SOURCE TEXT —
※ ※ ※
Discover the district of Horta-Guinardó

Written by Miguel
Photo by Oh-Barcelona.com via Visualhunt

Photo by Oh-Barcelona.com via Visualhunt

Horta-Guinardó is one of Barcelona‘s 10 districts. Located in its north-eastern corner of the city, it is named after two areas that together have an extension of almost 12 km². It is made up of 11 different neighborhoods, including Horta, El Guinardó and El Baix Guinardó.

Annexed to Barcelona in 1904, this district is still somewhat of a hidden gem, since its distance from the city center keeps it relatively obscure to the eyes of tourists. Due to this, while its neighborhoods have been reasonably modernized over the years, they all still retain special qualities and traditions that make them unique, carrying with them the timeless culture of the city and its people.

So, if you’re visiting Barcelona soon but want to explore a little deeper than the average tourist, a visit to Horta-Guinardó is highly recommended. ShBarcelona is here to guide you through it.
※ ※ ※
GIVEN INFORMATION —
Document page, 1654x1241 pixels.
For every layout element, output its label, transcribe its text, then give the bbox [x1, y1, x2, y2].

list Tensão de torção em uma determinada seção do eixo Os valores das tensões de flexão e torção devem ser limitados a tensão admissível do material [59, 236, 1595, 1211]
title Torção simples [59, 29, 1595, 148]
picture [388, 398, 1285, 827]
※ ※ ※
WORK REQUIRED —
Answer these questions from the text on Horta-Guinardó:
1. How many neighborhoods make up the district?
2. In what year was the district annexed to Barcelona?
3. What keeps the district relatively obscure to tourists?

OUTPUT —
1. Eleven.
2. 1904.
3. Its distance from the city center.